◆ Data analisis grafik ◆
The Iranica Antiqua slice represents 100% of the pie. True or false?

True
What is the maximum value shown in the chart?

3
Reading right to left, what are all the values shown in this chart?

◆ PERSYARATAN TUGAS ◆
Cetak ulang semua entri di atas baris demi baris tanpa mengubah satu karakter pun.

◆ HASIL TUGAS INI ◆
The Iranica Antiqua slice represents 100% of the pie. True or false?

True
What is the maximum value shown in the chart?

3
Reading right to left, what are all the values shown in this chart?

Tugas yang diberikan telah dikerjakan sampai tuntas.